Das dokumentieren rund 60 Werke berühmter und auch weniger bekannter Zeitgenossen Mackes, die das Museum zusammengetragen hat. Die Suche nach dem verlorenen Paradies, nach Harmonie und Einklang des Menschen mit seiner Umwelt, bestimmte nicht nur das Werk Mackes und Marcs. Auch für viele andere Künstler zu Beginn des 20. Jahrhunderts bot dieses Sujet die Möglichkeit, Sehnsüchte, Visionen und Utopien von einer idealen Welt darzustellen.

Die Künstler der Klassischen Moderne bildeten das Paradies allerdings nicht mehr getreu den biblischen Schilderungen ab, wie es vor allem in mittelalterlichen Darstellungen üblich war. Vielmehr erscheint das Paradies als Sehnsuchtsort, an dem die Entfremdung des Menschen in der industrialisierten Welt wieder aufgehoben wird. August Macke beschäftigte sich schon ab 1905 mit diesem Thema. Seine Zeichnungen zeigen Adam und Eva als schlenderndes Paar. Hier spiegelt sich die Haltung seiner Generation: das Streben zurück zur Natur, das sich in der perfekten Einheit zwischen Mann und Frau ausdrückt.

Franz Marc nimmt den Schöpfungsakt in den Fokus, etwa in dem Holzschnitt "Die Geburt der Pferde". Für ihn waren es die Tiere, denen er eine besondere Reinheit zuschrieb. Auch Heinrich Campendonk nimmt in seinem Gemälde "Der sechste Tag" von 1914 die Tierwelt in den Blick. Im Vordergrund steht ein aus einzelnen kubistischen Elementen zusammengesetztes katzenartiges Wesen. Tier- und Pflanzenteile wirbeln dynamisch durcheinander - scheinbar auf der Suche nach ihrem rechten Platz.

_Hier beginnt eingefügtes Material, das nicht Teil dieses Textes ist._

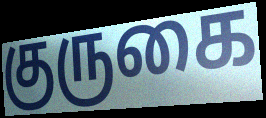
குருகை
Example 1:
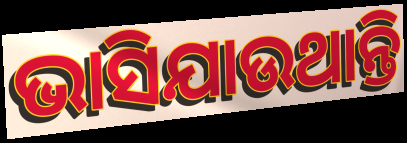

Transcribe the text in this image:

ଭାସିଯାଉଥାନ୍ତି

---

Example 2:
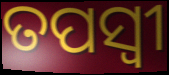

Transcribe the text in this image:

ତପସ୍ବୀ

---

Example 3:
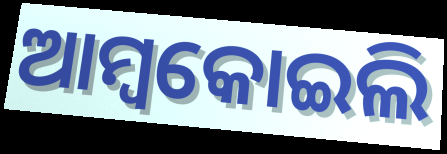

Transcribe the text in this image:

ଆମ୍ବକୋଇଲି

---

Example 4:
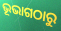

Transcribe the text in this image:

ଭୂଭାଗଠାରୁ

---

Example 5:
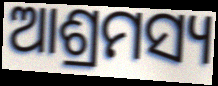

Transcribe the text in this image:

ଆଶ୍ରମସ୍ୟ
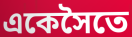
একেসৈতে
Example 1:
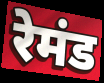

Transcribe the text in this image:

रेमंड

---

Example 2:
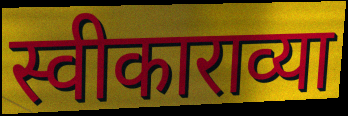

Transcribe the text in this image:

स्वीकाराव्या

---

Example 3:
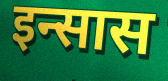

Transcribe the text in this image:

इन्सास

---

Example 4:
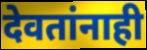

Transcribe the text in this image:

देवतांनाही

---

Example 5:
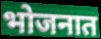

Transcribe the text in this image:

भोजनात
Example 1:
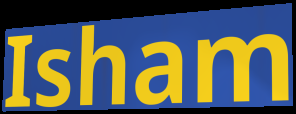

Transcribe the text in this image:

Isham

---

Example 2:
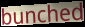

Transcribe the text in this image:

bunched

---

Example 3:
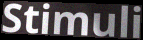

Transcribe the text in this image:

Stimuli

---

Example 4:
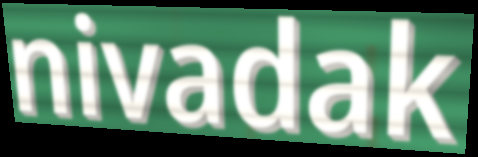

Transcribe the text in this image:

nivadak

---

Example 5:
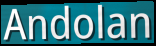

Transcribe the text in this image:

Andolan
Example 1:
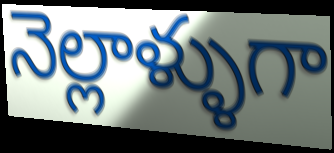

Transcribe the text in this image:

నెల్లాళ్ళుగా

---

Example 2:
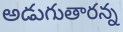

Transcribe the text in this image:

అడుగుతారన్న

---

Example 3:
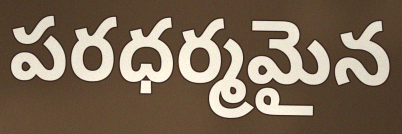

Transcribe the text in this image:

పరధర్మమైన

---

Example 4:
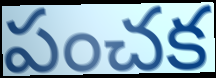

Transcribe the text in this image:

పంచక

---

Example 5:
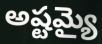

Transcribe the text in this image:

అష్టమ్యై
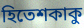
হিতেশকাকু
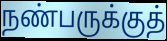
நண்பருக்குத்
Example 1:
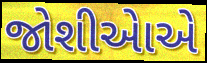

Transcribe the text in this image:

જોશીએાએ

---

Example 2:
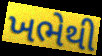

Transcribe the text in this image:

ખભેથી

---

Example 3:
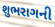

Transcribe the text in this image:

શુભરાગની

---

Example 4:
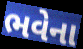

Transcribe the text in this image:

ભવેના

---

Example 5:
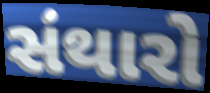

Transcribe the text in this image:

સંથારો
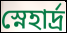
স্নেহার্দ্র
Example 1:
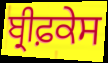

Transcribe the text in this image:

ਬ੍ਰੀਫ਼ਕੇਸ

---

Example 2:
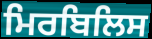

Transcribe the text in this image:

ਮਿਰਬਿਲਿਸ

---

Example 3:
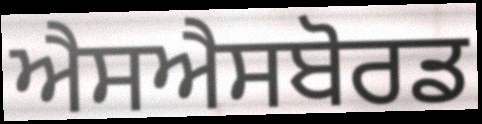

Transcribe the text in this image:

ਐਸਐਸਬੋਰਡ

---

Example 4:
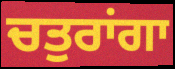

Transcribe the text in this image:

ਚਤੁਰਾਂਗਾ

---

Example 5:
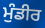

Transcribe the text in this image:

ਮੁੰਡੀਰ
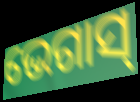
ଭେଗାସ୍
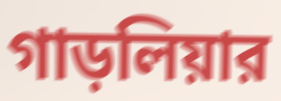
গাড়লিয়ার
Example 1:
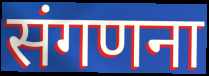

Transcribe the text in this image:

संगणना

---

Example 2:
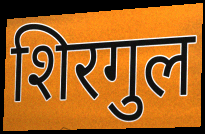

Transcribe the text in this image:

शिरगुल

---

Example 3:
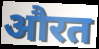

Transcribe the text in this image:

औरत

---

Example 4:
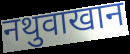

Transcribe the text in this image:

नथुवाखान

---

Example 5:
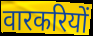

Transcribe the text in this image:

वारकरियों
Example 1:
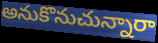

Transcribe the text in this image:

అనుకొనుచున్నారా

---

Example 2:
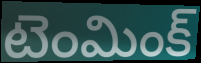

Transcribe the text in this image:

టెంమింక్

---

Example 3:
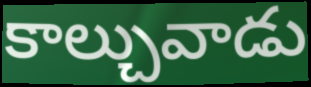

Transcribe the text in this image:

కాల్చువాడు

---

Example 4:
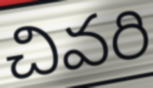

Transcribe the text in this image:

చివరి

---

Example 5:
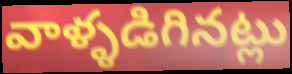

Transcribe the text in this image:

Doch der Garten Eden dient den Künstlern nicht nur als Utopie einer heilen Welt. Schnell wird deutlich, wie sehr der paradiesische Zustand mit dem Untergang verbunden ist. Vor allem seit Beginn des Ersten Weltkriegs ist der Sündenfall Thema. So zum Beispiel im 1915 entstandenen Gemälde "Vertreibung aus dem Paradies" von Edmund Daniel Kinzinger. Hier sind die grünen Landschaften des Paradieses gegen eine feindlich wirkende, düstere Landschaft in Schwarz und Rot eingetauscht. Adam und Eva kauern mit gesenkten Köpfen vor einem schlundartigen Tor, das den Blick auf einen glutroten Himmel hinter einer Industrielandschaft freigibt.

Vertreibung aus dem Paradies

Max Beckmann zeichnet Adam und Eva 1917 in einer Kaltnadelradierung als gebückte, knochige Figuren, die ihre Scham notdürftig mit der Hand bedecken. Lovis Corinth zeigt 1915 in seiner Kreidelithografie "Kain", was aus dem Paradies geworden ist: Der Sohn Adams und Evas ermordet seinen Bruder Abel.

Auch Macke, der gleich zu Beginn des Ersten Weltkriegs in Frankreich fiel, hatte die latenten Spannungen der Vorkriegszeit wahrgenommen. 1913 entstand das Bild "Weltuntergang", eine Stickerei Elisabeth Mackes nach einem Entwurf ihres Mannes. Das Paradies weicht hier einem Chaos, in dem Menschen und Tiere wild in einen Abgrund gesogen werden - ebenso wie Macke, Marc und zahlreiche andere Künstler der Klassischen Moderne, die dem Krieg zum Opfer fielen. Was blieb, war das Paradies-Gemälde in Mackes Atelier als Utopie einer geheilten Welt.

Leider ist dieses Gemeinschaftswerk Mackes und Marcs nur als Reproduktion im Macke Haus zu sehen. Das Wandbild befindet sich seit 1980 im Westfälischen Landesmuseum Münster und ist zu fragil, um transportiert zu werden. Eine weitere Reproduktion des Paradies-Bildes hängt derzeit in der großen Schau "August Macke und Franz Marc. Eine Künstlerfreundschaft" im Kunstmuseum Bonn, die ab Ende Januar 2015 auch im Münchner Lenbachhaus zu sehen ist.